> _Data excerpts_:
***

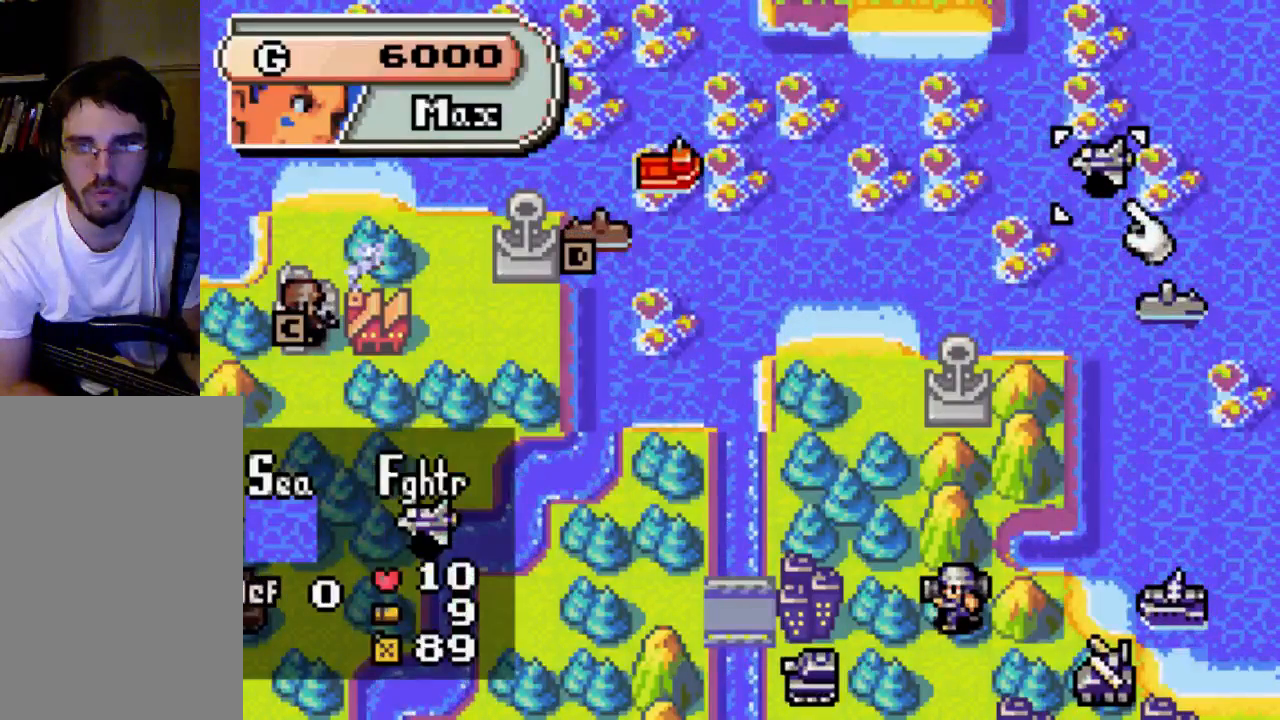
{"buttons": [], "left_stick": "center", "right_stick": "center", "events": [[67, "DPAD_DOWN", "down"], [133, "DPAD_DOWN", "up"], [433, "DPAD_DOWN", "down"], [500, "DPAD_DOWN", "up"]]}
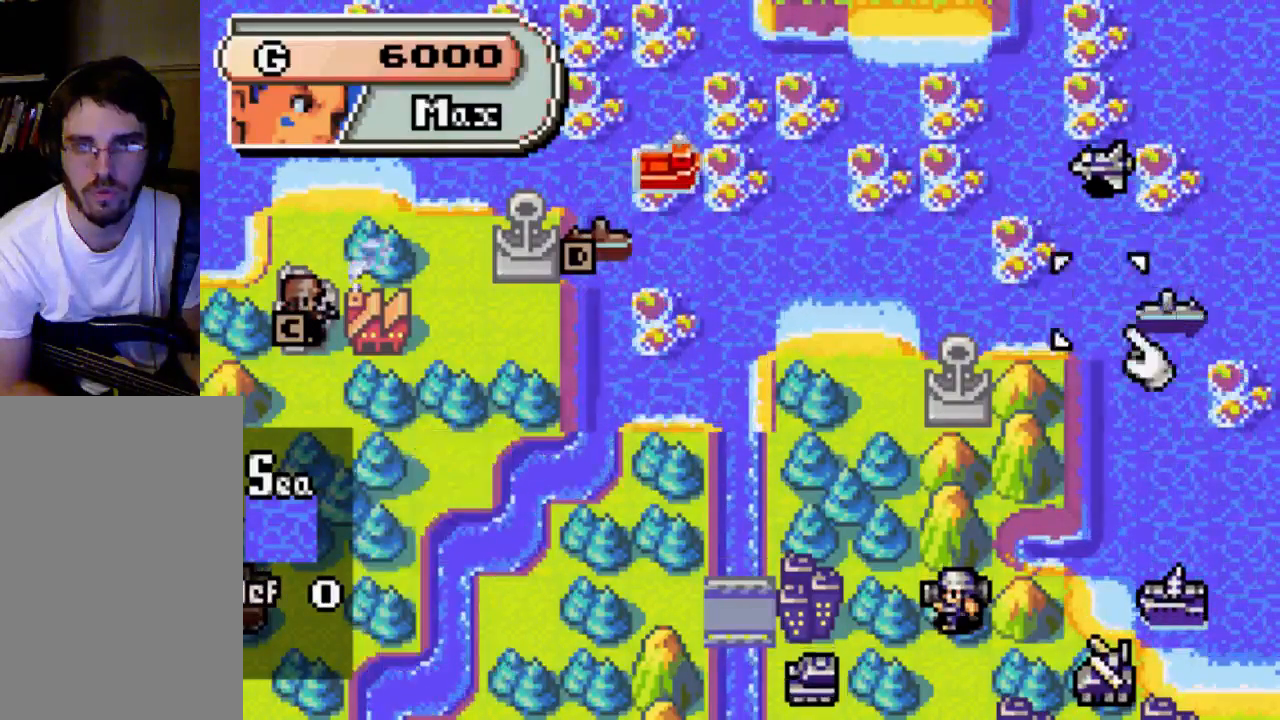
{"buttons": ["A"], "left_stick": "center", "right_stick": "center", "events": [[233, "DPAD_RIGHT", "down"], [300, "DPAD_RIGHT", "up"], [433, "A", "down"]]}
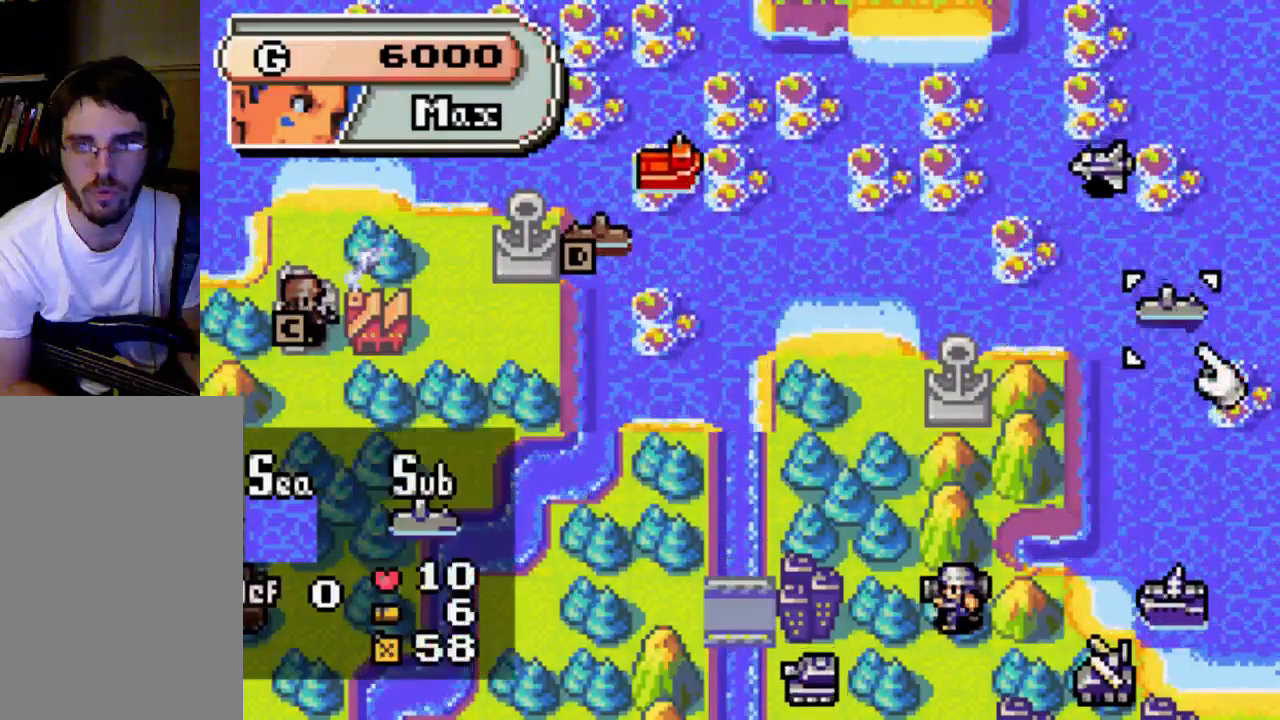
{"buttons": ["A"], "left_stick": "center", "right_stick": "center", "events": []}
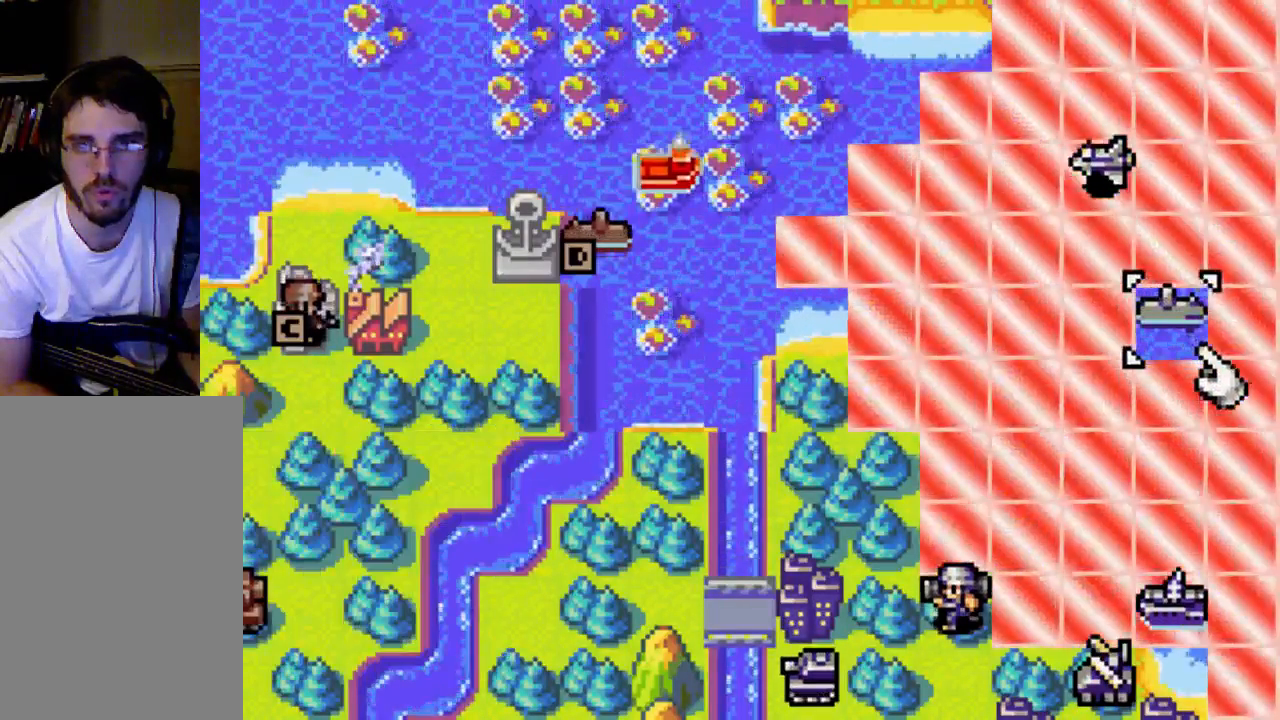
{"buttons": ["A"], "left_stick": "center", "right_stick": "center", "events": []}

***

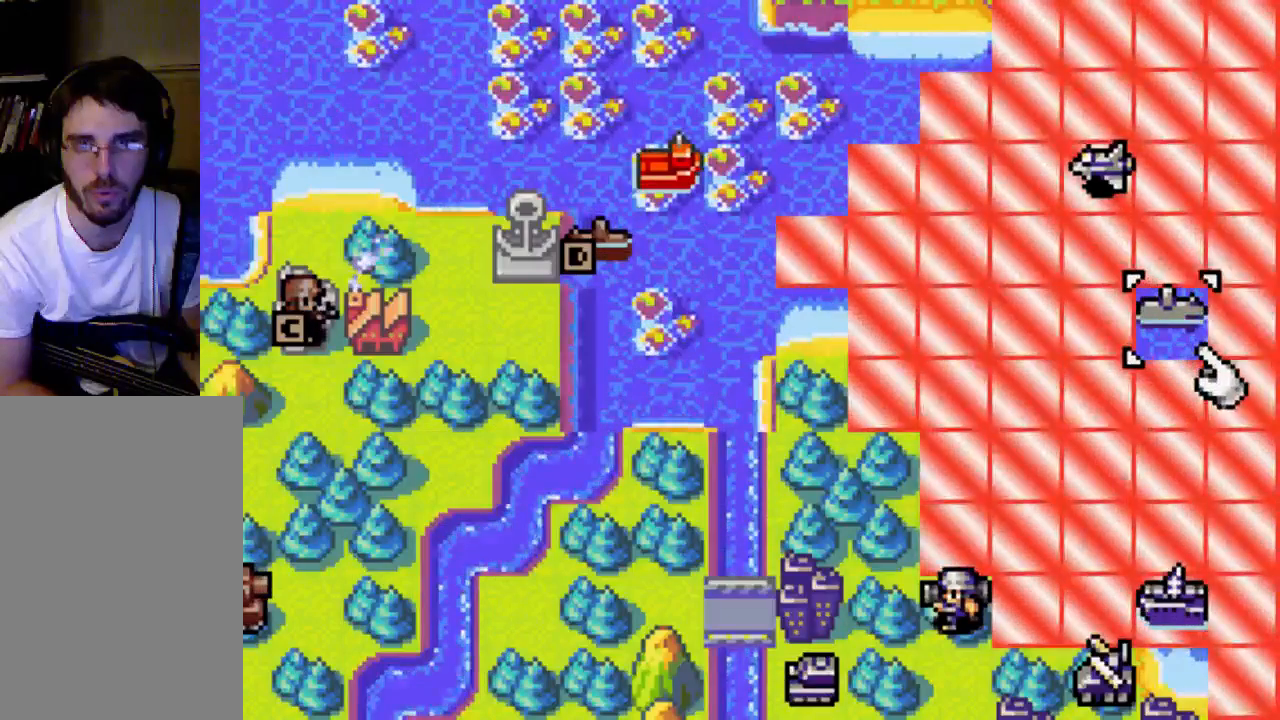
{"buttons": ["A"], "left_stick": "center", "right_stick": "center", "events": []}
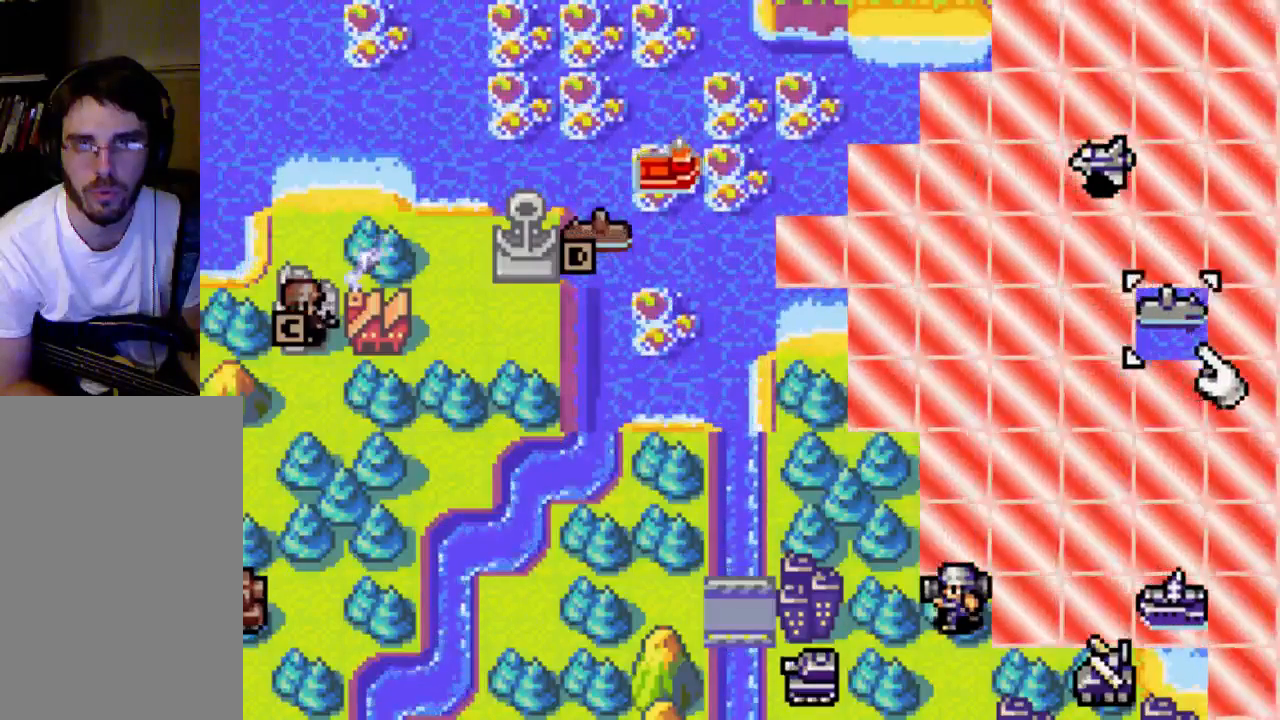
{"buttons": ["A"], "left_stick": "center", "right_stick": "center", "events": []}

***

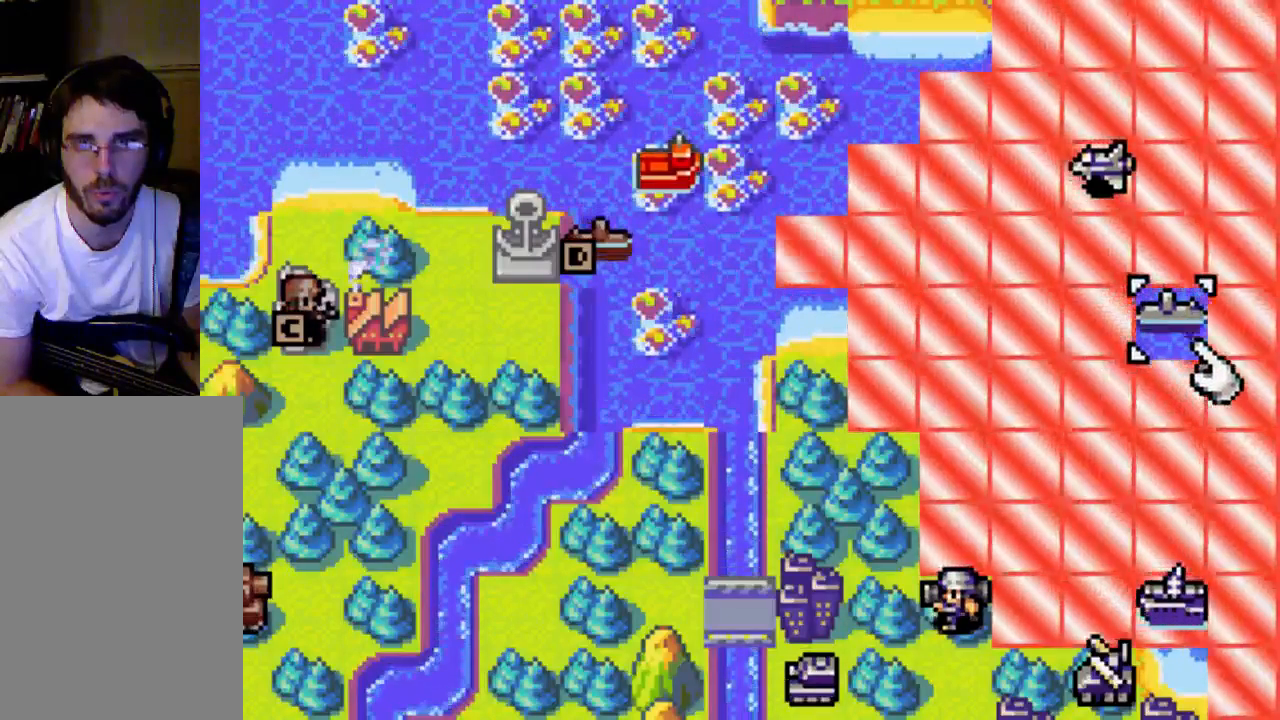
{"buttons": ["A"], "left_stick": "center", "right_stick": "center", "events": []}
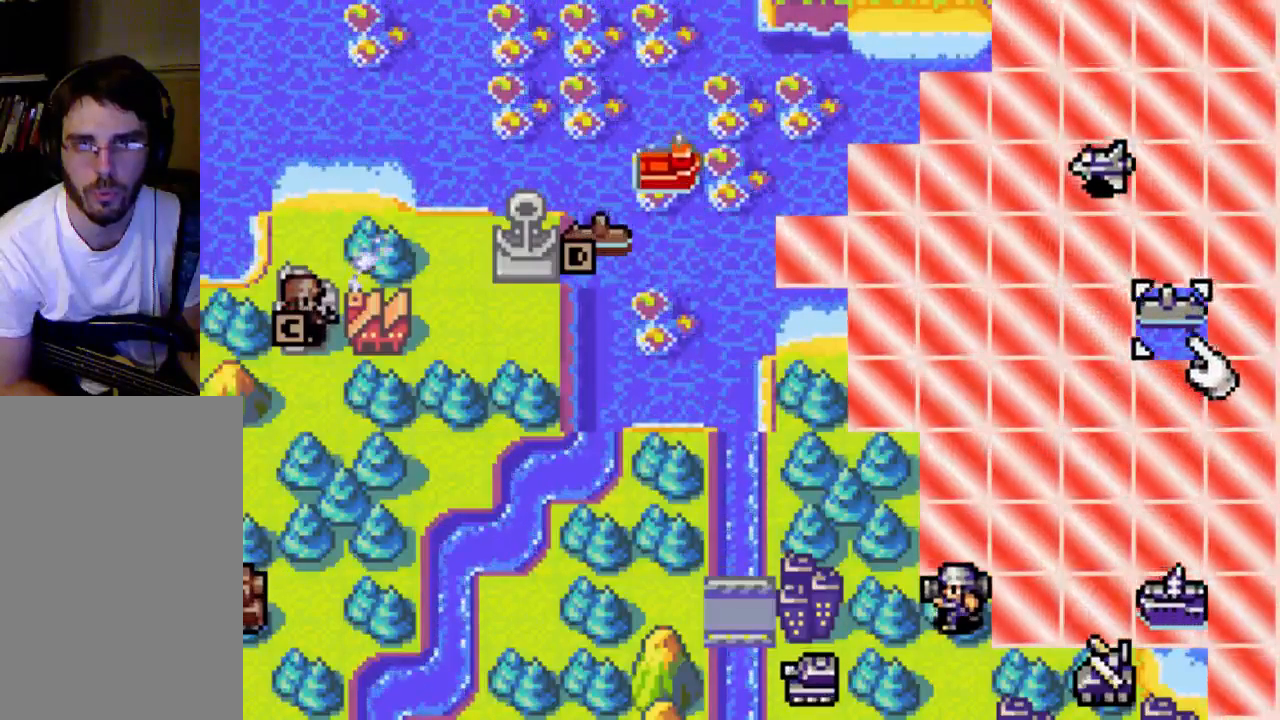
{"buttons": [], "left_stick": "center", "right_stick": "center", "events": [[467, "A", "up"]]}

***

> _Brief_: Search the data and copy each line containing "down".

> _Answer space_:
{"buttons": [], "left_stick": "center", "right_stick": "center", "events": [[67, "DPAD_DOWN", "down"], [133, "DPAD_DOWN", "up"], [433, "DPAD_DOWN", "down"], [500, "DPAD_DOWN", "up"]]}
{"buttons": ["A"], "left_stick": "center", "right_stick": "center", "events": [[233, "DPAD_RIGHT", "down"], [300, "DPAD_RIGHT", "up"], [433, "A", "down"]]}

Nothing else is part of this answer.